Friday, February 8, 2008

Agreeing with Dicky V (exhales)


Most of the time, Dicky V is a guy I don't agree with.

I don't hate the guy, he's extremely charismatic and comes off as pleasant on and away from the microphone, made popular for his undying love for collegiate basketball. His passion is his livelihood and you can't knock someone for that.

The reason my view on college basketball is polar opposite from Mr. Vitale's is that I'm a West Coast basketball boy, rooting for the Arizona Wildcats and Gonzaga Bulldogs over Duke and North Carolina. He views the start and finish of college basketball as in the eight mile stretch of road between the two mentioned schools, barely considering another university worthy of handling a Blue Devil's jockstrap.

However, the point he made during the Duke-North Carolina game about college basketball needing to find a way to avoid the drain at the end of games is spot on. Vitale talked about the up-tempo feel of college basketball being killed by the foul-and-stand method that every school takes in the last 90 seconds of a ballgame, no matter if it's a three point game or 30.

I'll expand that theory a little more to the fouling aspect, a good way for players on winning teams to get banged up just because the team needs to show the refs that their foul is a damn foul. This point was proven last night during the Washington State-UCLA game, when Darren Collison was lashed by Derrick Low with mere seconds left in the game that was already decided by double digits. Collison, who took over the game in the second half, scoring all 18 of his points during that stretch, held his arm in agony as he walked to the free-throw line to finish up the job.

I guess this is a coaches problem, not coming to grasp with the fact that your team is going to lose. Fouling with 20 seconds left when you're down by 10 isn't smart. You're not going to come back, it isn't going to change the win-loss column and margin of victory isn't that important in college basketball.

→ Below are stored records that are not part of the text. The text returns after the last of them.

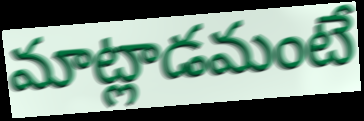
మాట్లాడమంటేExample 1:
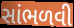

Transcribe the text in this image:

સાંભળવી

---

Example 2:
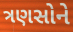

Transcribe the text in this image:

ત્રણસોને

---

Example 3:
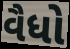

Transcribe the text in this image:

વૈધો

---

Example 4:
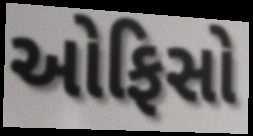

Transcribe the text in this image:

ઓફિસો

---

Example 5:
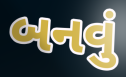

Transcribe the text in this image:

બનવું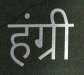
हंग्री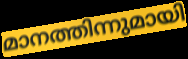
മാനത്തിന്നുമായിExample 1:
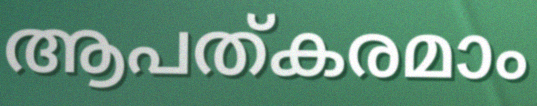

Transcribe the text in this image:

ആപത്കരമാം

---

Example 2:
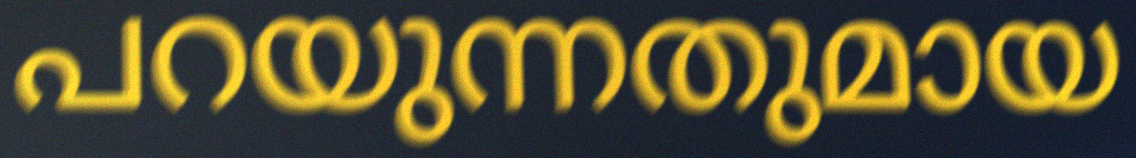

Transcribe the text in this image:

പറയുന്നതുമായ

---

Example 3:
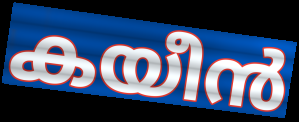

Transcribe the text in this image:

കയീൻ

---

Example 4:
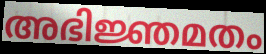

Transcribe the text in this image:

അഭിജ്ഞമതം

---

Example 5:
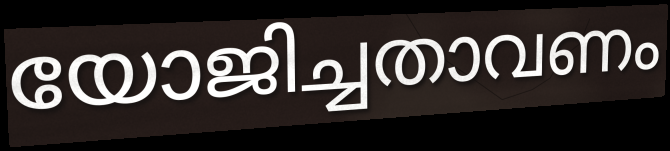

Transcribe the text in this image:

യോജിച്ചതാവണംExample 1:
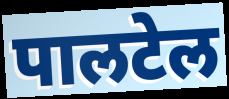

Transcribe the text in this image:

पालटेल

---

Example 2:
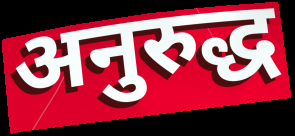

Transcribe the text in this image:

अनुरुद्ध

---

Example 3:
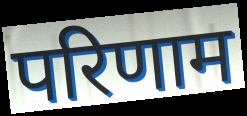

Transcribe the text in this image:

परिणाम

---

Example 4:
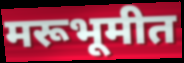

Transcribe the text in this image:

मरूभूमीत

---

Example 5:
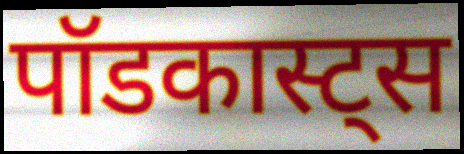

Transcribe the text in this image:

पॉडकास्ट्स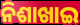
ନିଶାଖାଇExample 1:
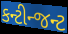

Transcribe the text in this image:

કન્ટીન્જન્ટ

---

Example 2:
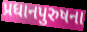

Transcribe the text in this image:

પ્રધાનપુરુષના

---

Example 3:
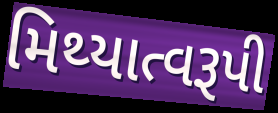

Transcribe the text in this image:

મિથ્યાત્વરૂપી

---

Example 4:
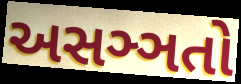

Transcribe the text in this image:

અસઞ્ઞતો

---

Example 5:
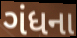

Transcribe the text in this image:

ગંધના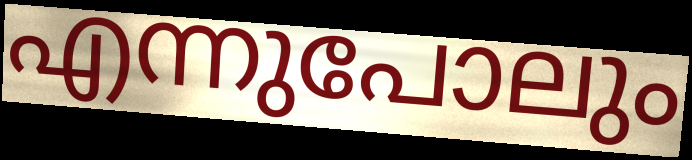
എന്നുപോലുംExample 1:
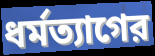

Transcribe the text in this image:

ধর্মত্যাগের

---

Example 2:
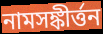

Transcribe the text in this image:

নামসঙ্কীর্ত্তন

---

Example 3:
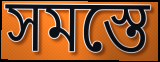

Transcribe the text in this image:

সমস্তে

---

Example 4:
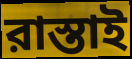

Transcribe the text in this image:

রাস্তাই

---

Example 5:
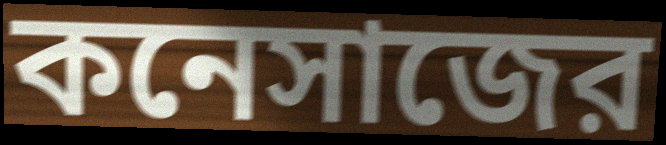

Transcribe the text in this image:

কনেসাজের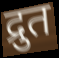
द्रुतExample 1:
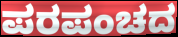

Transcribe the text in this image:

ಪರಪಂಚದ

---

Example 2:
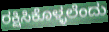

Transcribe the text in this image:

ರಕ್ಷಿಸಿಕೊಳ್ಳಲೆಂದು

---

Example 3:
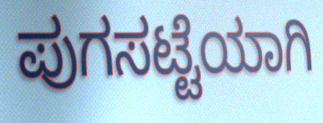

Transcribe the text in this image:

ಪುಗಸಟ್ಟೆಯಾಗಿ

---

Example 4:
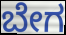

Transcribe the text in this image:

ಬೇಗ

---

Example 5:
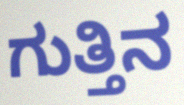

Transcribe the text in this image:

ಗುತ್ತಿನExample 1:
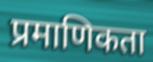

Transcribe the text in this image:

प्रमाणिकता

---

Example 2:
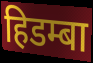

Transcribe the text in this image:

हिडम्बा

Doing something at the end of decided basketball games would be a good thing for an already popular sport. The reason most love college basketball over the NBA is the true passion of both players and fans, so maybe that has something to do with it, but the coaching could alleviate this problem. Give us all a break and save us that last minute of a basketball game that takes up 20 minutes of our real life. We hope our team wins, but when the game is over, it's over.

I hope this picture didn't scare you.